Dataset entries
↓

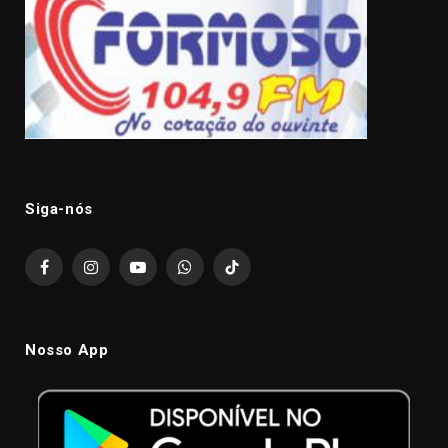
Siga-nós
Facebook
Instagram
YouTube
WhatsApp
TikTok
Nosso App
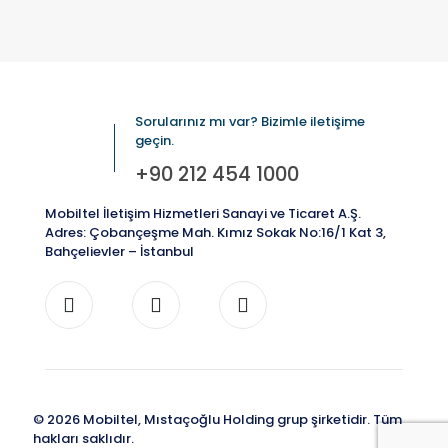
Sorularınız mı var? Bizimle iletişime
geçin.
+90 212 454 1000
Mobiltel İletişim Hizmetleri Sanayi ve Ticaret A.Ş.
Adres: Çobançeşme Mah. Kımız Sokak No:16/1 Kat 3,
Bahçelievler – İstanbul
© 2026 Mobiltel, Mıstaçoğlu Holding grup şirketidir. Tüm
hakları saklıdır.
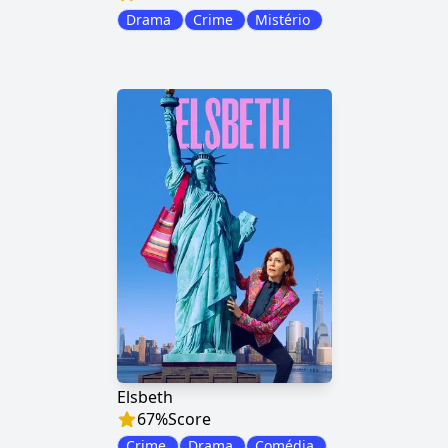
Drama
Crime
Mistério
Elsbeth
67
%
Score
Crime
Drama
Comédia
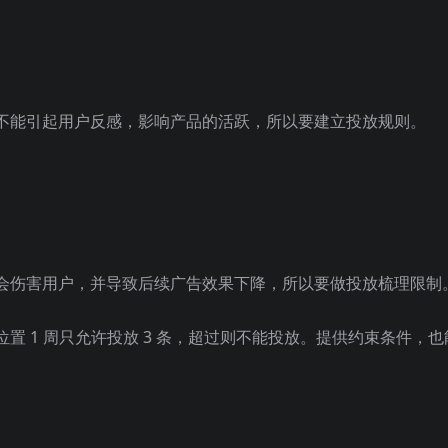
不能引起用户反感，影响产品的活跃，所以要建立投放规则。
会伤害用户，并导致后续广告效果下降，所以要做投放梳理限制
置 1 周只允许投放 3 条，超过则不能投放。提供约束条件，也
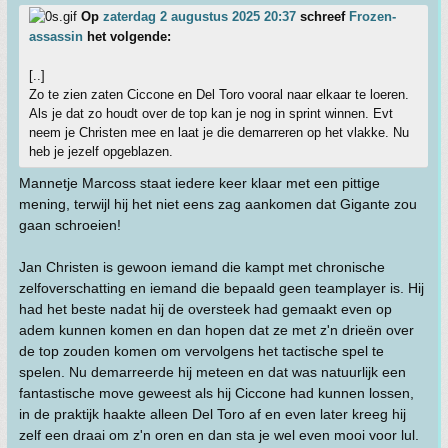
Op
zaterdag 2 augustus 2025 20:37
schreef
Frozen-
assassin
het volgende:
[..]
Zo te zien zaten Ciccone en Del Toro vooral naar elkaar te loeren.
Als je dat zo houdt over de top kan je nog in sprint winnen. Evt
neem je Christen mee en laat je die demarreren op het vlakke. Nu
heb je jezelf opgeblazen.
Mannetje Marcoss staat iedere keer klaar met een pittige
mening, terwijl hij het niet eens zag aankomen dat Gigante zou
gaan schroeien!
Jan Christen is gewoon iemand die kampt met chronische
zelfoverschatting en iemand die bepaald geen teamplayer is. Hij
had het beste nadat hij de oversteek had gemaakt even op
adem kunnen komen en dan hopen dat ze met z'n drieën over
de top zouden komen om vervolgens het tactische spel te
spelen. Nu demarreerde hij meteen en dat was natuurlijk een
fantastische move geweest als hij Ciccone had kunnen lossen,
in de praktijk haakte alleen Del Toro af en even later kreeg hij
zelf een draai om z'n oren en dan sta je wel even mooi voor lul.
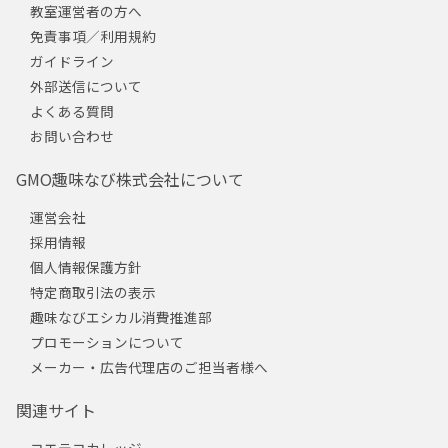
教室運営者の方へ
免責事項／利用規約
ガイドライン
外部送信について
よくある質問
お問い合わせ
GMO趣味なび株式会社について
運営会社
採用情報
個人情報保護方針
特定商取引法の表示
趣味なびエシカル消費推進部
プロモーションについて
メーカー・広告代理店のご担当者様へ
関連サイト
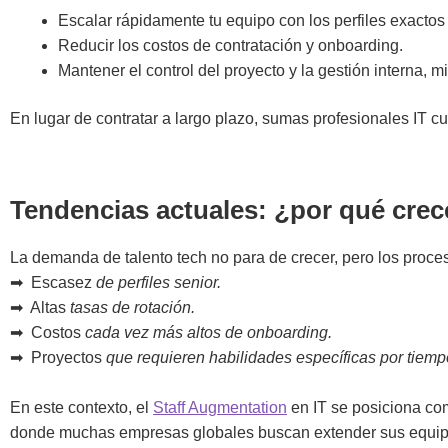
Escalar rápidamente tu equipo con los perfiles exactos
Reducir los costos de contratación y onboarding.
Mantener el control del proyecto y la gestión interna, m
En lugar de contratar a largo plazo, sumas profesionales IT cu
Tendencias actuales: ¿por qué cre
La demanda de talento tech no para de crecer, pero los proce
➡ ️ Escasez
de perfiles senior.
➡ ️ Altas
tasas de rotación.
➡ ️ Costos
cada vez más altos de onboarding.
➡ ️ Proyectos
que requieren habilidades específicas por tiempo
En este contexto, el
Staff Augmentation
en IT se posiciona com
donde muchas empresas globales buscan extender sus equipos 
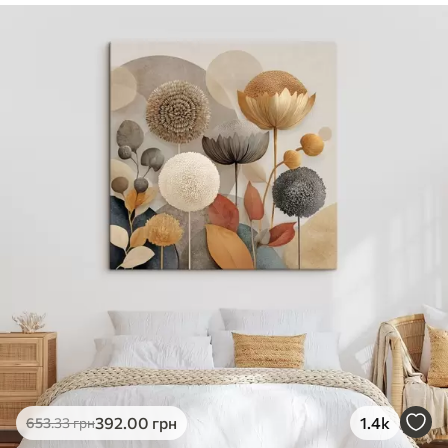
✓
Безпечне чорнило без запаху
✓
Поверхня з текстурою полотна
✓
Екологічний матеріал
392
.00
грн
1.4k
653
.33
грн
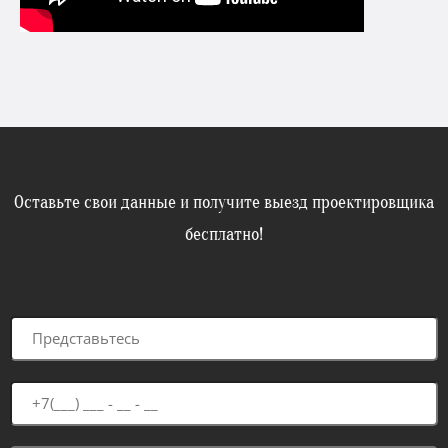
Оставьте свои данные и получите выезд проектировщика
бесплатно!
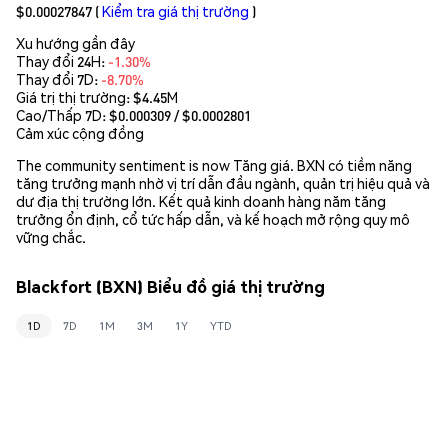
$0.00027847
(
Kiểm tra giá thị trường
)
Xu hướng gần đây
Thay đổi 24H:
-1.30%
Thay đổi 7D:
-8.70%
Giá trị thị trường:
$4.45M
Cao/Thấp 7D: $
0.000309
/ $
0.0002801
Cảm xúc cộng đồng
The community sentiment is now Tăng giá. BXN có tiềm năng
tăng trưởng mạnh nhờ vị trí dẫn đầu ngành, quản trị hiệu quả và
dư địa thị trường lớn. Kết quả kinh doanh hàng năm tăng
trưởng ổn định, cổ tức hấp dẫn, và kế hoạch mở rộng quy mô
vững chắc.
Blackfort (BXN) Biểu đồ giá thị trường
1D
7D
1M
3M
1Y
YTD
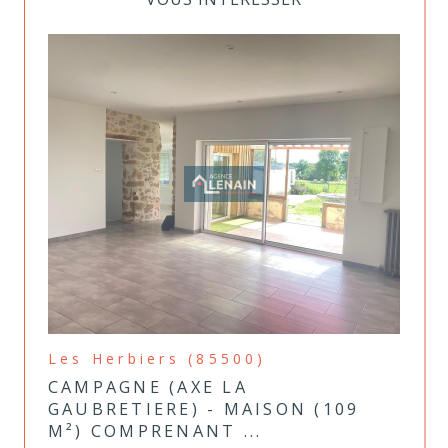
Les Herbiers (85500)
CAMPAGNE (AXE LA
GAUBRETIERE) - MAISON (109
M²) COMPRENANT ...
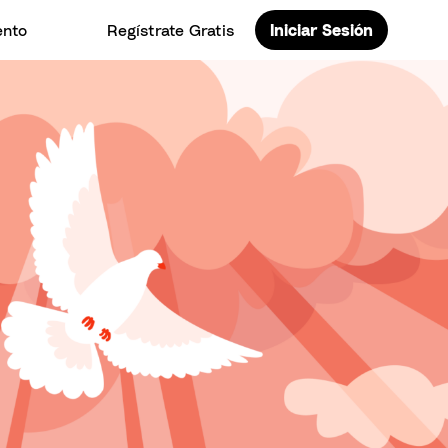
ento
Regístrate Gratis
Iniciar Sesión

↑

What is needed: Reproduce each entry exactly as written, but leave out the images.

Task response:
Siga-nós
Facebook
Instagram
YouTube
WhatsApp
TikTok
Nosso App
Sorularınız mı var? Bizimle iletişime
geçin.
+90 212 454 1000
Mobiltel İletişim Hizmetleri Sanayi ve Ticaret A.Ş.
Adres: Çobançeşme Mah. Kımız Sokak No:16/1 Kat 3,
Bahçelievler – İstanbul
© 2026 Mobiltel, Mıstaçoğlu Holding grup şirketidir. Tüm
hakları saklıdır.
Drama
Crime
Mistério
Elsbeth
67
%
Score
Crime
Drama
Comédia
不能引起用户反感，影响产品的活跃，所以要建立投放规则。
会伤害用户，并导致后续广告效果下降，所以要做投放梳理限制
置 1 周只允许投放 3 条，超过则不能投放。提供约束条件，也
Op
zaterdag 2 augustus 2025 20:37
schreef
Frozen-
assassin
het volgende:
[..]
Zo te zien zaten Ciccone en Del Toro vooral naar elkaar te loeren.
Als je dat zo houdt over de top kan je nog in sprint winnen. Evt
neem je Christen mee en laat je die demarreren op het vlakke. Nu
heb je jezelf opgeblazen.
Mannetje Marcoss staat iedere keer klaar met een pittige
mening, terwijl hij het niet eens zag aankomen dat Gigante zou
gaan schroeien!
Jan Christen is gewoon iemand die kampt met chronische
zelfoverschatting en iemand die bepaald geen teamplayer is. Hij
had het beste nadat hij de oversteek had gemaakt even op
adem kunnen komen en dan hopen dat ze met z'n drieën over
de top zouden komen om vervolgens het tactische spel te
spelen. Nu demarreerde hij meteen en dat was natuurlijk een
fantastische move geweest als hij Ciccone had kunnen lossen,
in de praktijk haakte alleen Del Toro af en even later kreeg hij
zelf een draai om z'n oren en dan sta je wel even mooi voor lul.
教室運営者の方へ
免責事項／利用規約
ガイドライン
外部送信について
よくある質問
お問い合わせ
GMO趣味なび株式会社について
運営会社
採用情報
個人情報保護方針
特定商取引法の表示
趣味なびエシカル消費推進部
プロモーションについて
メーカー・広告代理店のご担当者様へ
関連サイト
Escalar rápidamente tu equipo con los perfiles exactos
Reducir los costos de contratación y onboarding.
Mantener el control del proyecto y la gestión interna, m
En lugar de contratar a largo plazo, sumas profesionales IT cu
Tendencias actuales: ¿por qué cre
La demanda de talento tech no para de crecer, pero los proce
➡ ️ Escasez
de perfiles senior.
➡ ️ Altas
tasas de rotación.
➡ ️ Costos
cada vez más altos de onboarding.
➡ ️ Proyectos
que requieren habilidades específicas por tiempo
En este contexto, el
Staff Augmentation
en IT se posiciona com
donde muchas empresas globales buscan extender sus equipos 
✓
Безпечне чорнило без запаху
✓
Поверхня з текстурою полотна
✓
Екологічний матеріал
392
.00
грн
1.4k
653
.33
грн
Оставьте свои данные и получите выезд проектировщика
бесплатно!
$0.00027847
(
Kiểm tra giá thị trường
)
Xu hướng gần đây
Thay đổi 24H:
-1.30%
Thay đổi 7D:
-8.70%
Giá trị thị trường:
$4.45M
Cao/Thấp 7D: $
0.000309
/ $
0.0002801
Cảm xúc cộng đồng
The community sentiment is now Tăng giá. BXN có tiềm năng
tăng trưởng mạnh nhờ vị trí dẫn đầu ngành, quản trị hiệu quả và
dư địa thị trường lớn. Kết quả kinh doanh hàng năm tăng
trưởng ổn định, cổ tức hấp dẫn, và kế hoạch mở rộng quy mô
vững chắc.
Blackfort (BXN) Biểu đồ giá thị trường
1D
7D
1M
3M
1Y
YTD
Les Herbiers (85500)
CAMPAGNE (AXE LA
GAUBRETIERE) - MAISON (109
M²) COMPRENANT ...
ento
Regístrate Gratis
Iniciar Sesión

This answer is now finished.